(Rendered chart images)
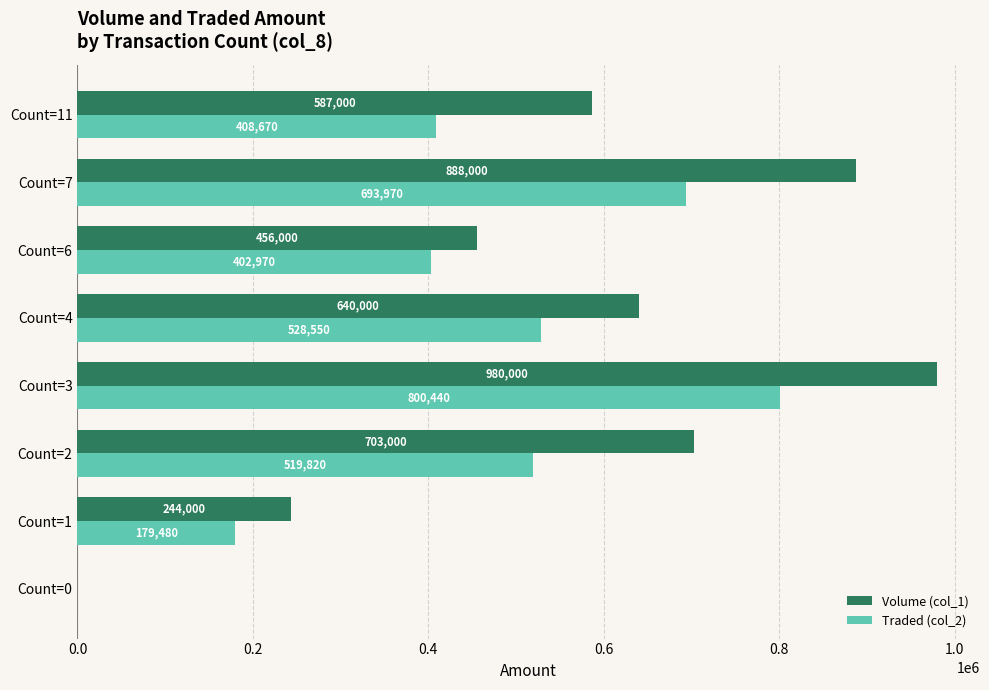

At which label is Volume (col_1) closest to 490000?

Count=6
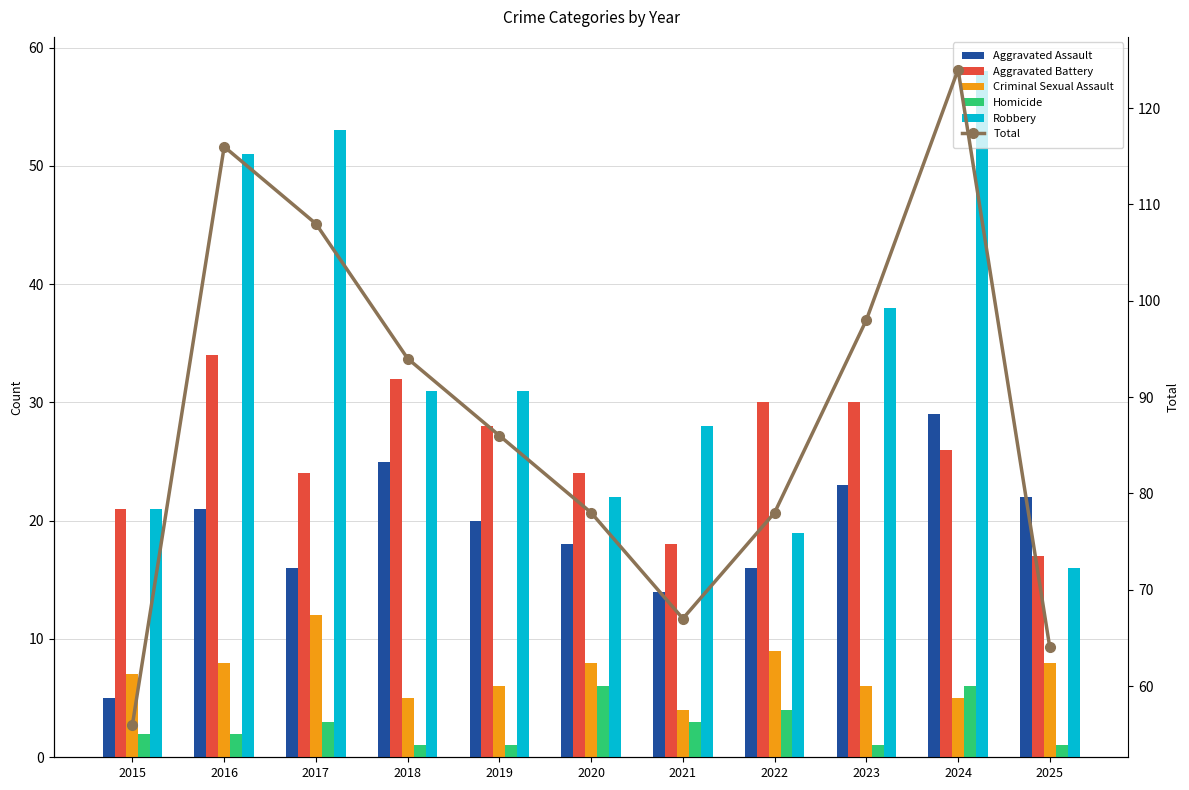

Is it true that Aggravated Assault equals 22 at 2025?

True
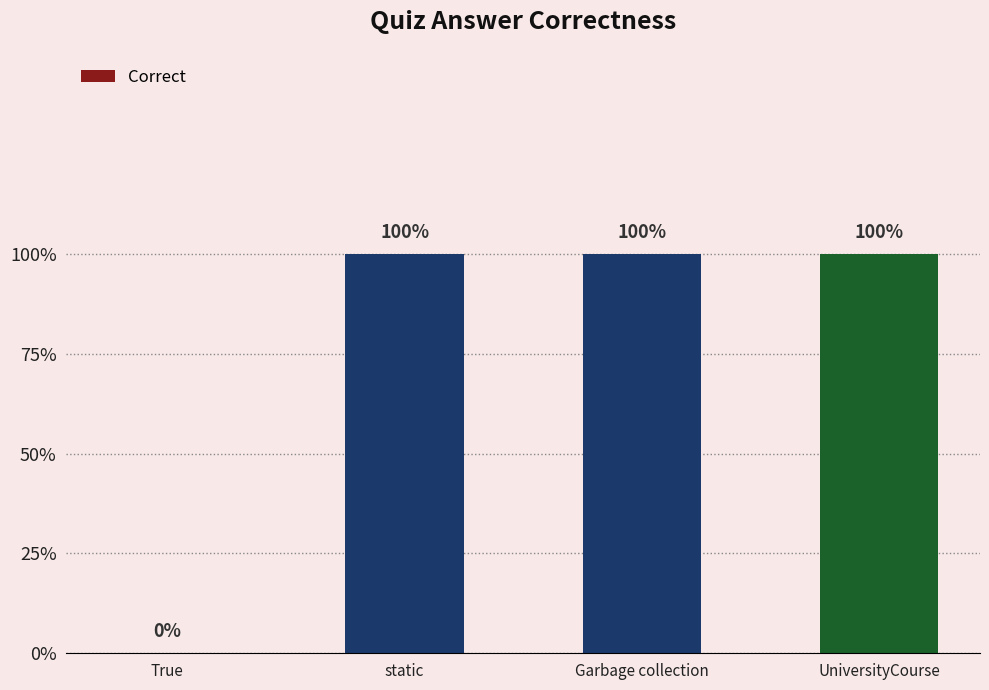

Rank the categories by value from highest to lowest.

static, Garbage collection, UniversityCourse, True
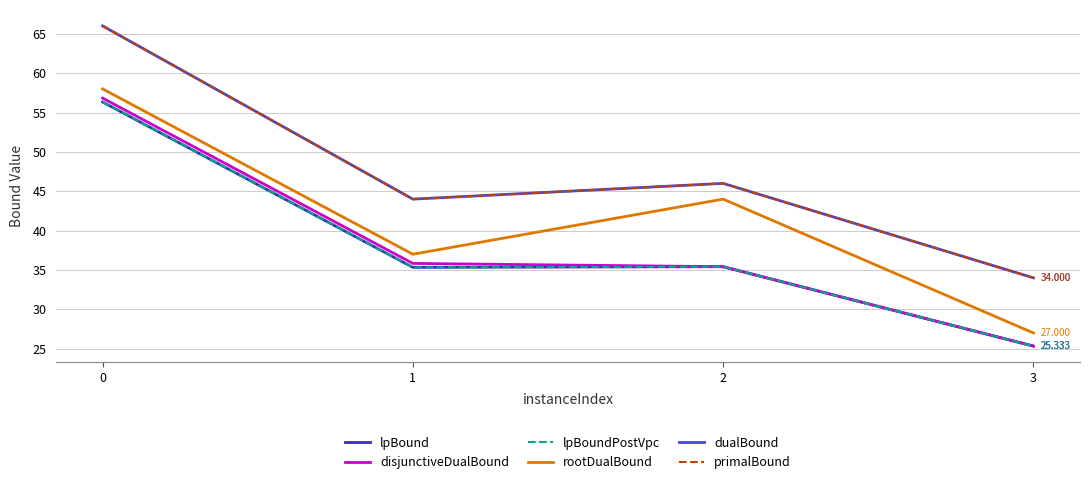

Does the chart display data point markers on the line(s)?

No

What is being asked
Copy every line of the listing above verbatim, leaving out the pictures.

Solution
At which label is Volume (col_1) closest to 490000?

Count=6

Is it true that Aggravated Assault equals 22 at 2025?

True

Rank the categories by value from highest to lowest.

static, Garbage collection, UniversityCourse, True

Does the chart display data point markers on the line(s)?

No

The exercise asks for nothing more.